No longer did I have to share a single monitor mix with a co-leader, three BVGs, five instrumentalists, and my neighbor’s dog. OK, so the dog might be an exaggeration.
While personal monitor mixing is immensely freeing compared to sharing wedges, it comes with its own set of issues that can be harmful to you, your team, and ultimately the congregation that you’re leading.
Like any tool we use for worship, we can use it poorly. Here are seven rookie mistakes you might be making with your personal mixer.
1. Wanting The “Perfect Mix”
The point of a monitor isn’t to give you a perfect house or studio mix. The monitor’s job is to keep you in-time and on-pitch.
So even though you CAN work to create a killer mix in your ears, you should just focus on what you need to keep from going off the rails (sonically and rhythmically).
2. Running Too Hot
Too loud, too old, right? Not when it comes to monitors. When you run your overall volume too hot, you’re either hurting your house mix or your hearing.
If you’re running your personal mixer into a powered monitor, stage volume could likely be an issue. Ask your sound tech if your volume is appropriate for the room.
And if you’re running to IEMs, have mercy on your eardrums. I’m trying to get in the habit of turning down the master volume (or the volume on my pack) at least once during rehearsal and warm-ups. As we adjust individual channels, our overall volume can too easily creep up.
3. Not Panning
If you’re running IEMs rather than a powered monitor, you have the distinct advantage of panning individual instruments and voices along the stereo spectrum. Panning lets you hear everything more distinctly than having every element jammed in the center.
4. Turning Up Instead of Taking Out
This mistake is something I picked up from when we were using wedges. Each musician wants to hear more of him/herself in the monitor (the “more me” problem). It doesn’t take a genius to guess what happens if the sound tech accommodates each “more me” request.
So I encouraged my sound techs to respond to a musician’s request for “more me” by asking, “What do you need less of in your monitor?”
The same goes for our personal mixer.
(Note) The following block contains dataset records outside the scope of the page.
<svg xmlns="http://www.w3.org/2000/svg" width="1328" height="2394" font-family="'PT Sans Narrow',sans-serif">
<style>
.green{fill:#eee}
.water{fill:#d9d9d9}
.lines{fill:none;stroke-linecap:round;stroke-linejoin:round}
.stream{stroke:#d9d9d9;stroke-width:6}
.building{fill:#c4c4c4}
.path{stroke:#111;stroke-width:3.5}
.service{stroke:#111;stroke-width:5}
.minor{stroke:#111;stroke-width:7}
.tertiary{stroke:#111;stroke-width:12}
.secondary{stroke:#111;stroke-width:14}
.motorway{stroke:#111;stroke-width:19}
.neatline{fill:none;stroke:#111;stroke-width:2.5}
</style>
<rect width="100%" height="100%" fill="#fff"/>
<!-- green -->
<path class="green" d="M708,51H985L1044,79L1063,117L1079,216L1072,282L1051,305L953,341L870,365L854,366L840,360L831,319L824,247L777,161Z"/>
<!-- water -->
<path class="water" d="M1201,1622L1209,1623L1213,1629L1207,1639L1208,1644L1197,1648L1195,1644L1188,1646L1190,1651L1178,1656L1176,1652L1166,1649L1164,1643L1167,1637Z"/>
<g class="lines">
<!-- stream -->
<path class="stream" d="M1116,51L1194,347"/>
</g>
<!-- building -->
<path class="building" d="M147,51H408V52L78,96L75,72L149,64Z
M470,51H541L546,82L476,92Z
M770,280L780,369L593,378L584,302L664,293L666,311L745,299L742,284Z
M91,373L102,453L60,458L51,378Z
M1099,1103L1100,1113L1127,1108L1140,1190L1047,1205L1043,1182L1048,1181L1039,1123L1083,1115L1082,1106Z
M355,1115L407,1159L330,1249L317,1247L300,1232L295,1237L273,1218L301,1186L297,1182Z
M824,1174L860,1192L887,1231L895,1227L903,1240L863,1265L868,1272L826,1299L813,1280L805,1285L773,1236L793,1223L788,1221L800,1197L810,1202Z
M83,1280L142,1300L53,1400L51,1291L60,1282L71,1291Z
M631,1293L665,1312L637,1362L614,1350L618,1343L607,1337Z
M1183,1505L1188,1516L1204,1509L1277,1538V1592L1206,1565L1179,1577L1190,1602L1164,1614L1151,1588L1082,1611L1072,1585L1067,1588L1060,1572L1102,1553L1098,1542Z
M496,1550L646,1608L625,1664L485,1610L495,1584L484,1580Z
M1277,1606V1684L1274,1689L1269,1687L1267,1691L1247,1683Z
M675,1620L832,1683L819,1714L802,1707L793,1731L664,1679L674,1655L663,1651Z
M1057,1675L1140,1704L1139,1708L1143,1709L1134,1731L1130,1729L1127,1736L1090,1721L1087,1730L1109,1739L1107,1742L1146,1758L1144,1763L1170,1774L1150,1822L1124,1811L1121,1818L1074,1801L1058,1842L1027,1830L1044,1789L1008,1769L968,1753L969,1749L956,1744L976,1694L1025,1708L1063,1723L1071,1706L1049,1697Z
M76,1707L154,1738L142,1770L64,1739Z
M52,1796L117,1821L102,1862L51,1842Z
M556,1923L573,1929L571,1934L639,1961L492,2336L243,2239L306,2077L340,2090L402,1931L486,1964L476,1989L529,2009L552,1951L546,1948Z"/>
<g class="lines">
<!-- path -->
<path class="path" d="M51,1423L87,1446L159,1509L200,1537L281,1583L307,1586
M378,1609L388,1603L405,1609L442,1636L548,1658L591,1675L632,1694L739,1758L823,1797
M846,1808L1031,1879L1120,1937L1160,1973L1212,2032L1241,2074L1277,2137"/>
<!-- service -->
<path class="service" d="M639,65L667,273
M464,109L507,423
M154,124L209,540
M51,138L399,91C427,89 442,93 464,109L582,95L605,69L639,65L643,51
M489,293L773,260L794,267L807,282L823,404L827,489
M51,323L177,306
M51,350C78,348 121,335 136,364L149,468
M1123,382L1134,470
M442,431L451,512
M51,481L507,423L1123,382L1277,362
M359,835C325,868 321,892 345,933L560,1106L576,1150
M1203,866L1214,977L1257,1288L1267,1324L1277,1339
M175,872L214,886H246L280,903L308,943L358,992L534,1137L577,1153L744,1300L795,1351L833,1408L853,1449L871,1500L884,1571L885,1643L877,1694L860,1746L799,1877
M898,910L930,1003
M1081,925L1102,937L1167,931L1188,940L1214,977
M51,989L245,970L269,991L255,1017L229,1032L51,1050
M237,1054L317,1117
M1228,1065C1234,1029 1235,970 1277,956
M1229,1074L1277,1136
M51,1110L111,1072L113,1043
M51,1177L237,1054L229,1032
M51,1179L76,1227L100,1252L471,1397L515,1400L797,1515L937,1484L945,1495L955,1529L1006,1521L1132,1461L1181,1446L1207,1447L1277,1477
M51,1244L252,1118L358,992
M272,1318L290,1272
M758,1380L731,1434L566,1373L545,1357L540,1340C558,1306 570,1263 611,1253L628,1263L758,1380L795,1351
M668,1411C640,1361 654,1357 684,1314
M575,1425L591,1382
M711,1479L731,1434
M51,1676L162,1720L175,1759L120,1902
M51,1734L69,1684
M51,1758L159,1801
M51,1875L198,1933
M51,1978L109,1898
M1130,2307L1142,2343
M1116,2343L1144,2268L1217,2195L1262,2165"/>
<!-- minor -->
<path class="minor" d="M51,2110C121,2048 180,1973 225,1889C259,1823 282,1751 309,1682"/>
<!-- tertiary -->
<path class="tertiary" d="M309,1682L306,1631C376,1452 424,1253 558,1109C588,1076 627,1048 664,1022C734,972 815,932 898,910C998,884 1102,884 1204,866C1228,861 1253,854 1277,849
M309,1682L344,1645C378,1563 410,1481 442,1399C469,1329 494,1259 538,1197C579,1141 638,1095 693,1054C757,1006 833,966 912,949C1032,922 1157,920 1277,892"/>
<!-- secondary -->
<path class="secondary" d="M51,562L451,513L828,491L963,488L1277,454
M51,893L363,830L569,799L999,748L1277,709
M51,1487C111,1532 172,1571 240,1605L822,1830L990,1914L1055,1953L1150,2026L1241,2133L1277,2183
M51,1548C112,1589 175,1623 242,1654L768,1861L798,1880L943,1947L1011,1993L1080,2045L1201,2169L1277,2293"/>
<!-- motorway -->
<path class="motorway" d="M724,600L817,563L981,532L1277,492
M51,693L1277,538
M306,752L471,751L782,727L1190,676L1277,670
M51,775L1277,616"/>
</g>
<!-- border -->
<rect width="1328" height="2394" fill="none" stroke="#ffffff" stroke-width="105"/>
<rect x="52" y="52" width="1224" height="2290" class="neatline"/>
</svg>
When we turn up one element in our in-ear mix, that will bury another element. So we turn that element up. Which buries another. And just like that, you’ve topped out all your channels (and created a mess of a mix).
Remember, the monitor’s job is to keep you in-time and on-pitch. Take out or turn down what’s not essential to accomplish that job. And if you’re frustrated that your mix doesn’t sound like a studio recording, see Mistake #1.
5. Not saving your mix.
What happens when the youth pastor’s kid gets on the stage and starts turning knobs and pushing buttons on your monitor mixer sometime between rehearsal and Sunday? All that work to dial in your mix is gone.
Save your settings.
6. Click? What Click?
It’s disheartening to look at the settings of my team members’ Avioms and find that the click channel is turned way down (or even off). If your team runs a click track, turn it up. It’s the musical North Star helping your team stay together.
7. Too Much Me.
This is the milk and honey of the Personal Mixer Promised Land: I FINALLY get to hear myself!!
One problem: most players and singers take it too far. Their mixer becomes a mirror. All they want to do is admire their own sonic beauty.
Again, what’s going to keep you on-time and on-pitch? Hearing yourself, yes. Hearing ONLY yourself, no. Also, this is one of those places where team members can display maturity. It’s NOT all about me—musically or spiritually.
Like I mentioned before, the personal mixer is a tool just like our instrument, our microphone or our voices. We need to learn how to use it properly to help accomplish the goal of serving the congregation and worshiping God.